By Susan Braden
Bulimia nervosa, estimated to be present in 5% to even 40% of collegiate females, as well as in other population segments, is a severe health condition on the rise in the United States. This eating disorder may not only affect your general healthiness and livelihood, but also may inflict serious oral problems. If you are currently experimenting with bulimia, it is important to consider its health risks and the permanent damage it may cause to your long-term lifestyle. Knowledge of the following health effects, along with the treatments available for patients with bulimia, may help you attain the best oral health for yourself and your loved ones.

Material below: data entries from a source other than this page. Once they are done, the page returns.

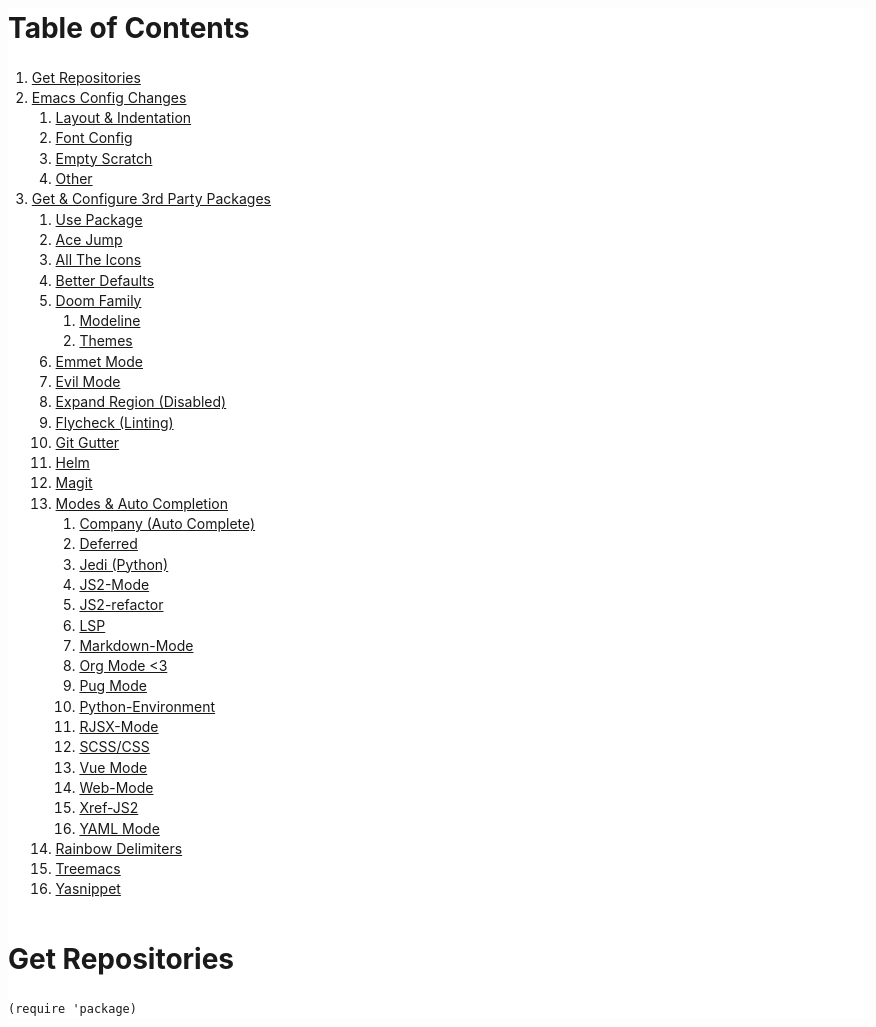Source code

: 
# Table of Contents

1.  [Get Repositories](#orgcf5608d)
2.  [Emacs Config Changes](#org603d15b)
    1.  [Layout & Indentation](#org50c3b38)
    2.  [Font Config](#org0add891)
    3.  [Empty Scratch](#org2359db1)
    4.  [Other](#orga4c258b)
3.  [Get & Configure 3rd Party Packages](#orgcc05ef3)
    1.  [Use Package](#org40cb2df)
    2.  [Ace Jump](#org9a6dac3)
    3.  [All The Icons](#orgbf6cffc)
    4.  [Better Defaults](#org2b30be6)
    5.  [Doom Family](#org381117e)
        1.  [Modeline](#org0f7c523)
        2.  [Themes](#org1aa4b6f)
    6.  [Emmet Mode](#orgefc9927)
    7.  [Evil Mode](#orga092c5e)
    8.  [Expand Region (Disabled)](#org7ee5c93)
    9.  [Flycheck (Linting)](#orgd648a6f)
    10. [Git Gutter](#org08151b3)
    11. [Helm](#org1d53a75)
    12. [Magit](#org2bf89de)
    13. [Modes & Auto Completion](#orga3dd075)
        1.  [Company (Auto Complete)](#orgeed100d)
        2.  [Deferred](#org3243577)
        3.  [Jedi (Python)](#orgadba1df)
        4.  [JS2-Mode](#orge05515b)
        5.  [JS2-refactor](#orgd69083a)
        6.  [LSP](#org10be970)
        7.  [Markdown-Mode](#orgec87cf7)
        8.  [Org Mode <3](#org47fcb7b)
        9.  [Pug Mode](#orgc410ffe)
        10. [Python-Environment](#org6ab5c11)
        11. [RJSX-Mode](#org1e8f498)
        12. [SCSS/CSS](#org59fd42c)
        13. [Vue Mode](#orga5254f2)
        14. [Web-Mode](#org93a3052)
        15. [Xref-JS2](#org0fbc4df)
        16. [YAML Mode](#org2d3bc10)
    14. [Rainbow Delimiters](#orgaee9da3)
    15. [Treemacs](#org936ec3e)
    16. [Yasnippet](#orge7c7488)


<a id="orgcf5608d"></a>

# Get Repositories

    (require 'package)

Bulimia nervosa, commonly shortened to “bulimia,” is an eating disorder in which an individual engages in vomiting, usually after binging on an inordinate amount of food. This behavior typically results from poor body image, and it can culminate in related substance abuse, depression, anxiety disorders, severe malnutrition, and even death.
This eating disorder may result in severe, less than affordable dental problems. Bulimia initially causes enamel erosion – the act of purging washes the interior of your upper front teeth in stomach acid, greatly wearing down their protective enamel coating. Purging results in significant reduction in the chewing surfaces of your back molars, changes in bite due to loss of tooth structure, nerve exposure in teeth, increased sensitivity to extreme temperatures, numerous cavities, and nerve infection. While it can take 2-3 years for significant damage to appear, each act of purging erodes a percentage of enamel, making it more difficult to protect your teeth from infection and other damage despite affordable dental preventative care. Malnutrition and dehydration from this eating disorder also cause gum damage with reduced ability to heal, and it can increase risk of periodontal disease.
Bulimia also causes problems in other tissues inside the mouth. The salivary glands, particularly those in your cheeks, can become swollen due to frequent vomiting. Bulimics may also experience dry mouth due to the abuse of laxatives or due to the dehydration from vomiting. Vomiting may also injure the sensitive soft palate at the top of the mouth.
If you or someone you love are caught in a bulimic lifestyle, there are several treatment options available to receive help. You should first consider consulting a licensed counselor or psychiatrist to help with the psychiatric issues central to bulimia. A nutritionist can construct you a healthy diet and exercise routine for profitable weight loss. Your dentist will also be able to help with the adverse, less than affordable dental effects bulimia inflicts on your teeth. Such treatments include a professional cleaning with the hygienist, in-office fluoride treatment, at-home fluoride gel to brush with, daily fluoride rinse (containing at least 0.5% fluoride), and brushing and flossing several times a day. Your dentist may also prescribe artificial saliva to aid dry mouth and swollen glands, and may recommend an affordable dental plan or insurance to cut the cost of treatment.
Since this disorder tends to require a progressive transition out of actively-induced vomiting, you should be aware of several oral treatments to build into your routine during the recovery process. First, do not brush your teeth immediately after purging. In that moment the stomach acid is eroding your enamel, and brushing immediately will only further the erosion. Instead, rinse your mouth with water to balance out this acid – you may even want to mix baking soda into the water. You may also consider using a desensitizing toothpaste to eliminate some dental pain, especially when your teeth come in contact with hot or cold substances. Finally, schedule an appointment with your dentist to assess your oral health index and necessity for any available affordable dental care. If you have incurred significant enamel loss, know that the dentist will need to wait until you are no longer purging before he or she can repair dental damage or aesthetically treat your teeth.
As incidences of this disorder rise in the United States and worldwide, knowing the facts can greatly aid in both bulimia prevention and helping those already caught in its net. Thankfully, treatment for the resultant health effects is easily accessible and ranges from home remedies to affordable dental care and professional aid. If you or a loved one has entered into a bulimic lifestyle, you can take steps to help curb the effects of the disorder and find healing. Delaying action only increases the chances of lifelong consequences, so remember that the time to choose recovery is now.